Page images and their extracted text -

+---+

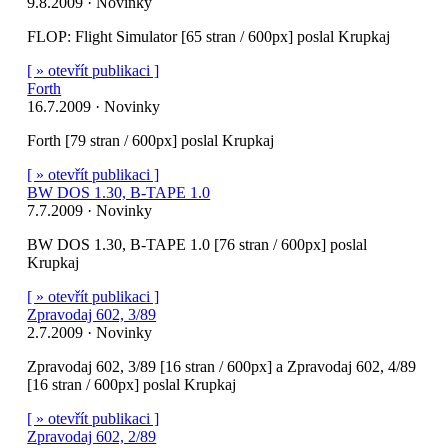
9.8.2009 · Novinky
FLOP: Flight Simulator [65 stran / 600px] poslal Krupkaj
[ » otevřít publikaci ]
Forth
16.7.2009 · Novinky
Forth [79 stran / 600px] poslal Krupkaj
[ » otevřít publikaci ]
BW DOS 1.30, B-TAPE 1.0
7.7.2009 · Novinky
BW DOS 1.30, B-TAPE 1.0 [76 stran / 600px] poslal
Krupkaj
[ » otevřít publikaci ]
Zpravodaj 602, 3/89
2.7.2009 · Novinky
Zpravodaj 602, 3/89 [16 stran / 600px] a Zpravodaj 602, 4/89
[16 stran / 600px] poslal Krupkaj
[ » otevřít publikaci ]
Zpravodaj 602, 2/89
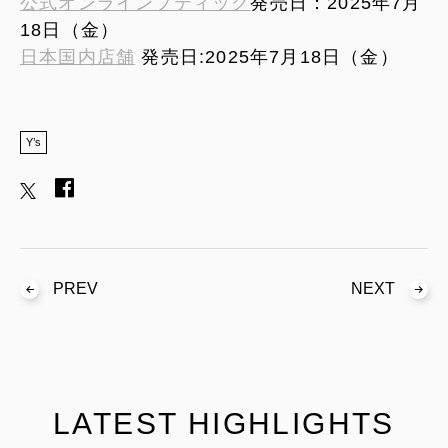
公式オンラインブティック
発売日：2025年7月
18日（金）
日本国内店舗
発売日:2025年7月18日（金）
Y’s
PREV
NEXT
LATEST HIGHLIGHTS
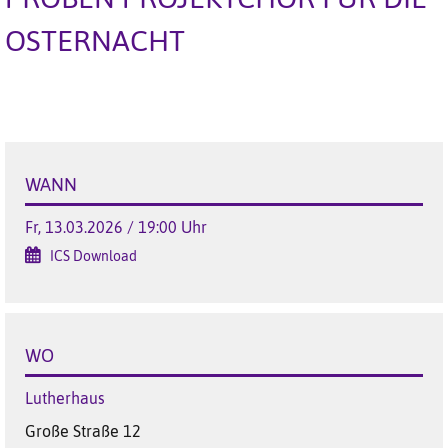
OSTERNACHT
WANN
Fr, 13.03.2026 / 19:00 Uhr
ICS Download
WO
Lutherhaus
Große Straße 12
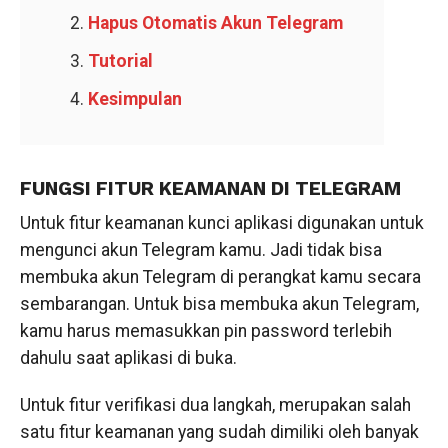
Hapus Otomatis Akun Telegram
Tutorial
Kesimpulan
FUNGSI FITUR KEAMANAN DI TELEGRAM
Untuk fitur keamanan kunci aplikasi digunakan untuk
mengunci akun Telegram kamu. Jadi tidak bisa
membuka akun Telegram di perangkat kamu secara
sembarangan. Untuk bisa membuka akun Telegram,
kamu harus memasukkan pin password terlebih
dahulu saat aplikasi di buka.
Untuk fitur verifikasi dua langkah, merupakan salah
satu fitur keamanan yang sudah dimiliki oleh banyak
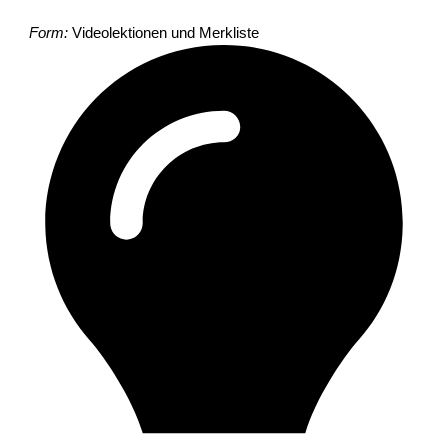
Form:
Videolektionen und Merkliste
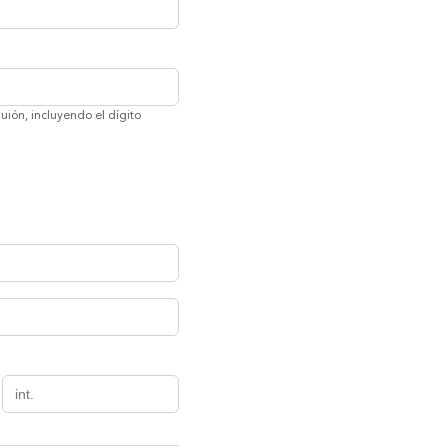
uión, incluyendo el dígito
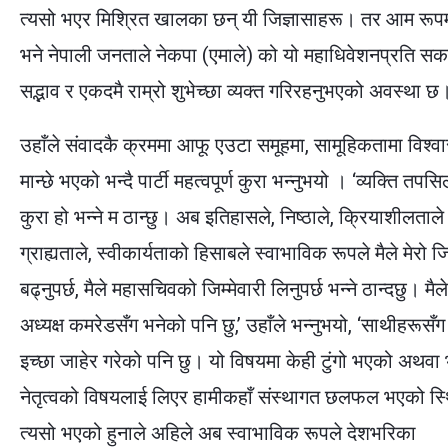
त्यसो भएर मिश्रित खालका छन् यी जिज्ञासाहरू। तर आम रूपमा
भने नेपाली जनताले नेकपा (एमाले) को यो महाधिवेशनप्रति सक
सद्भाव र एकदमै राम्रो शुभेच्छा व्यक्त गरिरहनुभएको अवस्था छ
उहाँले संवादकै क्रममा आफू एउटा समूहमा, सामूहिकतामा विश्वास
मान्छे भएको भन्दै पार्टी महत्वपूर्ण कुरा भन्नुभयो । ‘व्यक्ति तप
कुरा हो भन्ने म ठान्छु। अब इतिहासले, निष्ठाले, क्रियाशीलताले
ग्राह्यताले, स्वीकार्यताको हिसाबले स्वाभाविक रूपले मैले मेरो जि
बढ्नुपर्छ, मैले महासचिवको जिम्मेवारी लिनुपर्छ भन्ने ठान्दछु। मैले
अध्यक्ष कमरेडसँग भनेको पनि छु,’ उहाँले भन्नुभयो, ‘साथीहरूसँग म
इच्छा जाहेर गरेको पनि छु। यो विषयमा केही टुंगो भएको अथवा 
नेतृत्वको विषयलाई लिएर हामीकहाँ संस्थागत छलफल भएको स्
त्यसो भएको हुनाले अहिले अब स्वाभाविक रूपले देशभरिका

+---+

Reproduce every line of text in the material above verbatim, leaving out the pictures.

9.8.2009 · Novinky
FLOP: Flight Simulator [65 stran / 600px] poslal Krupkaj
[ » otevřít publikaci ]
Forth
16.7.2009 · Novinky
Forth [79 stran / 600px] poslal Krupkaj
[ » otevřít publikaci ]
BW DOS 1.30, B-TAPE 1.0
7.7.2009 · Novinky
BW DOS 1.30, B-TAPE 1.0 [76 stran / 600px] poslal
Krupkaj
[ » otevřít publikaci ]
Zpravodaj 602, 3/89
2.7.2009 · Novinky
Zpravodaj 602, 3/89 [16 stran / 600px] a Zpravodaj 602, 4/89
[16 stran / 600px] poslal Krupkaj
[ » otevřít publikaci ]
Zpravodaj 602, 2/89
公式オンラインブティック
発売日：2025年7月
18日（金）
日本国内店舗
発売日:2025年7月18日（金）
Y’s
PREV
NEXT
LATEST HIGHLIGHTS
OSTERNACHT
WANN
Fr, 13.03.2026 / 19:00 Uhr
ICS Download
WO
Lutherhaus
Große Straße 12
Hapus Otomatis Akun Telegram
Tutorial
Kesimpulan
FUNGSI FITUR KEAMANAN DI TELEGRAM
Untuk fitur keamanan kunci aplikasi digunakan untuk
mengunci akun Telegram kamu. Jadi tidak bisa
membuka akun Telegram di perangkat kamu secara
sembarangan. Untuk bisa membuka akun Telegram,
kamu harus memasukkan pin password terlebih
dahulu saat aplikasi di buka.
Untuk fitur verifikasi dua langkah, merupakan salah
satu fitur keamanan yang sudah dimiliki oleh banyak
Form:
Videolektionen und Merkliste
uión, incluyendo el dígito
त्यसो भएर मिश्रित खालका छन् यी जिज्ञासाहरू। तर आम रूपमा
भने नेपाली जनताले नेकपा (एमाले) को यो महाधिवेशनप्रति सक
सद्भाव र एकदमै राम्रो शुभेच्छा व्यक्त गरिरहनुभएको अवस्था छ
उहाँले संवादकै क्रममा आफू एउटा समूहमा, सामूहिकतामा विश्वास
मान्छे भएको भन्दै पार्टी महत्वपूर्ण कुरा भन्नुभयो । ‘व्यक्ति तप
कुरा हो भन्ने म ठान्छु। अब इतिहासले, निष्ठाले, क्रियाशीलताले
ग्राह्यताले, स्वीकार्यताको हिसाबले स्वाभाविक रूपले मैले मेरो जि
बढ्नुपर्छ, मैले महासचिवको जिम्मेवारी लिनुपर्छ भन्ने ठान्दछु। मैले
अध्यक्ष कमरेडसँग भनेको पनि छु,’ उहाँले भन्नुभयो, ‘साथीहरूसँग म
इच्छा जाहेर गरेको पनि छु। यो विषयमा केही टुंगो भएको अथवा 
नेतृत्वको विषयलाई लिएर हामीकहाँ संस्थागत छलफल भएको स्
त्यसो भएको हुनाले अहिले अब स्वाभाविक रूपले देशभरिका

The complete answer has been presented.